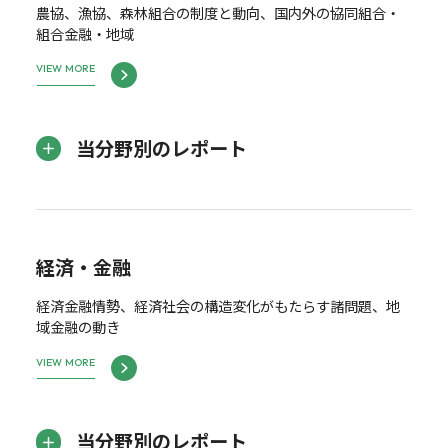
農協、漁協、森林組合の制度と動向、国内外の協同組合・
組合金融・地域
VIEW MORE
当分野別のレポート
経済・金融
経済金融情勢、経済社会の構造変化がもたらす諸問題、地
域金融の動き
VIEW MORE
当分野別のレポート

YOUR ASSIGNMENT:
Can you return the text of all the entries above exactly, line for line, leaving out the pictures?

EXERCISE ANSWER:
農協、漁協、森林組合の制度と動向、国内外の協同組合・
組合金融・地域
VIEW MORE
当分野別のレポート
経済・金融
経済金融情勢、経済社会の構造変化がもたらす諸問題、地
域金融の動き
VIEW MORE
当分野別のレポート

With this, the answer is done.